People who are suffering from any one thing have two responsibilities: 1) to get help for it and 2) to not abuse or use or mistreat anyone while they are suffering.

There are NO excuses for abusing or mistreating anyone. I don’t care who you are or what your affliction is. You have no right. Not for a day, an hour, or a second...." Read more here.


And there it is -- setting boundaries for yourself: Respecting who you are and what you bring to the table, and not allowing anyone to take that dignity away.

I have never played these kinds of games very well, either in my work or in my personal life. And as I get older, I am determined not to do them at all. So I step back or step out of situations that compromise my own values or dignity. I don't want to get sucked into drama because of another person's inability to cope with and resolve his/her own issues.

The Desiderata -- a philosophical poem that was popular in the 1960s and '70s, and which won a spoken word Grammy for radio announcer Les Crane -- hangs on my wall. Among other things, it instructs:
"...Avoid loud and aggressive persons;
they are vexatious to the spirit..."

I've taken that to heart.

1 comment:

Jazlan Ahn said...

At 52 years of age I have exhausted my care taking of the behaviors of other people. It doesn't serve my happiness. I admit that I have spent most of my life in a co-dependant mind frame. I was born into it. It was how I survived in my family. I was the "rescuer". Many people allow explanation for the behaviors of others due to child hood programming. That sounds like another excuse doesn't it? It helps to try to understand --sometimes. Other times, its better to just observe and detach. The setting of boundaries is necessary in order to live a life of independance and sovereignty. I admit that I have only just begun. I have taken care of most of my family throughout my entire life. I never had children of my own. My parents and my siblings were my children. I married into a similar situation. We learn at different speeds and different times of our lives. It doesn't seem to make a difference in the long run. It reminds me of an old song ... "I was so much older then, I'm younger than that now" - something like that. I am single now, free of the past. I didn't know that I could just say no, I won't do it. I felt that it was my duty to be of service to my family. I did have a choice. My father had Alzheimer disease for many years.
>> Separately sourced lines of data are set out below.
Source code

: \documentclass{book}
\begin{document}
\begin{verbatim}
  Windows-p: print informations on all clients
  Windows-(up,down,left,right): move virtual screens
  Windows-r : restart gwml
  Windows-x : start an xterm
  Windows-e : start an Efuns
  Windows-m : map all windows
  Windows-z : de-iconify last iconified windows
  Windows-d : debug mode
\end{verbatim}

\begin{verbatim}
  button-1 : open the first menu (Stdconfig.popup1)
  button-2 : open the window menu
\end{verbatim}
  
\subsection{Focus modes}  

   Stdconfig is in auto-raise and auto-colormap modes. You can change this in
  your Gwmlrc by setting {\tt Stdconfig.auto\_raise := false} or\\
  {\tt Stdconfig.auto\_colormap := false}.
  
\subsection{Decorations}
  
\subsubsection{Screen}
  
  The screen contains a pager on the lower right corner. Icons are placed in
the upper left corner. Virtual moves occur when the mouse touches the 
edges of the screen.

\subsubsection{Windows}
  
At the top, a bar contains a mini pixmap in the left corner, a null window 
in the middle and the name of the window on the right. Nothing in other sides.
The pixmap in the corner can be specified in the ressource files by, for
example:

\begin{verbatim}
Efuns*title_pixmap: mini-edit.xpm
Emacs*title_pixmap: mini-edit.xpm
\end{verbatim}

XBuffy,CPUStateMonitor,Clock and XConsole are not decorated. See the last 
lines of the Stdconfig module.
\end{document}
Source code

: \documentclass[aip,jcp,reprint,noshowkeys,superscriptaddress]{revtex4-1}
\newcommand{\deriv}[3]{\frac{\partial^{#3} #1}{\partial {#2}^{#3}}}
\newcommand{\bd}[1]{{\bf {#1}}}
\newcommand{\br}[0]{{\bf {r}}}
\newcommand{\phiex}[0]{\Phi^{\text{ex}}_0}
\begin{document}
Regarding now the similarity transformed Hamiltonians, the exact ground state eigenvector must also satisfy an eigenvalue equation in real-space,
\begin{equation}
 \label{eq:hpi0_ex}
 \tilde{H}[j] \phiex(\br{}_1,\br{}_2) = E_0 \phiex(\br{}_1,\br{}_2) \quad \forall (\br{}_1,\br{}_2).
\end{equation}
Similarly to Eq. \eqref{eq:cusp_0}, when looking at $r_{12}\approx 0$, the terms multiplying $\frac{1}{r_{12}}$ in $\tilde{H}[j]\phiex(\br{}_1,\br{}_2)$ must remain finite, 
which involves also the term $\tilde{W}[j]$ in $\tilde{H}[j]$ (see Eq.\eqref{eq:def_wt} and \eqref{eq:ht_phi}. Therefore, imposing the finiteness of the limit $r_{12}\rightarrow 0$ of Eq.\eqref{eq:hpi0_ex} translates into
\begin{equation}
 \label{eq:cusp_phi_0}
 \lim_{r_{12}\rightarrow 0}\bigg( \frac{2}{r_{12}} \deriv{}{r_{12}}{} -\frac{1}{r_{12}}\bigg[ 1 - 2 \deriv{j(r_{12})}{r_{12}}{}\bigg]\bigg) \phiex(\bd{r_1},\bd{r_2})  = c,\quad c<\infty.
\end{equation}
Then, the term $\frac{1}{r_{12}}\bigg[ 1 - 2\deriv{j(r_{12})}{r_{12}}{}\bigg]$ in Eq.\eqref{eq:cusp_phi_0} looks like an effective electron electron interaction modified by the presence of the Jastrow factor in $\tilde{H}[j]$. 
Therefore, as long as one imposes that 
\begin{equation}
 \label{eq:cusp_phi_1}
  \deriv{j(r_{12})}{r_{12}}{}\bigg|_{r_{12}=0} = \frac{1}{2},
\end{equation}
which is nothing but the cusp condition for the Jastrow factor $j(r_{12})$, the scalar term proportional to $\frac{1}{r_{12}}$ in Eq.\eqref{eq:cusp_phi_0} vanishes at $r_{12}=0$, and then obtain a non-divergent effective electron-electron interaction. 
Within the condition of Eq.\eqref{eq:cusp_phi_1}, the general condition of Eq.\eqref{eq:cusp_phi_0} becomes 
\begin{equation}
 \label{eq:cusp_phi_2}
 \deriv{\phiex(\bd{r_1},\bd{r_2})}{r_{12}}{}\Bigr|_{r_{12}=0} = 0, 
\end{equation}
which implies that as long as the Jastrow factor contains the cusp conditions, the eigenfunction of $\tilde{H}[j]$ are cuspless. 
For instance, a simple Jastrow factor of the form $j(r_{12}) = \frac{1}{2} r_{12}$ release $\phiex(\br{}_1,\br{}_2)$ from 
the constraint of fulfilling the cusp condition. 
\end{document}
I cared for him and finally his doctor told me that my own health would be at risk if I continued to take care of him. I was addicted to caring for people and never realized it because I had been doing it since I was six years old. I am not the only one in the world who has had this type of psychological entanglement. I moved to Red Bluff after my father died to get away from the SF bay area to rest and heal. Now I am rested! I am beginning a new life in a brand new mind frame. To tell you the truth, it is not really a new mind frame, it is just mine. I am remembering --me.

People have reasons for the behaviors that they carry. Do we have time to figure them out before we engage in relationship? No way! I would never allow myself to intrude on anyone with my exhausting stories. This is rare for me. I am sharing my little tid bit only to illustate that there are reasons for the behaviors of others. Its not our job or responsibility to investigate or nurse their psyche. That is a solo journey and there is absolutely no one in the entire universe who can truly assist. There is only God.

There are people who are desperately trying to connect with their reasons for being so needy and dependant. They are anxious and frustrated because they really don't seem to know why they are creating havoc in other people's lives. They just continue to meddle and create chaos in order to feel a connection or get a reaction. It is a sad situation. Sorry, I filled my quota for tolerance of that behavior for several lifetimes. It is time for joy and happiness now! I am the poster child for that campaign.

I adore your writing Beth. Thank you for sharing your wonderful style and wit! It is so refreshing and truly comforting.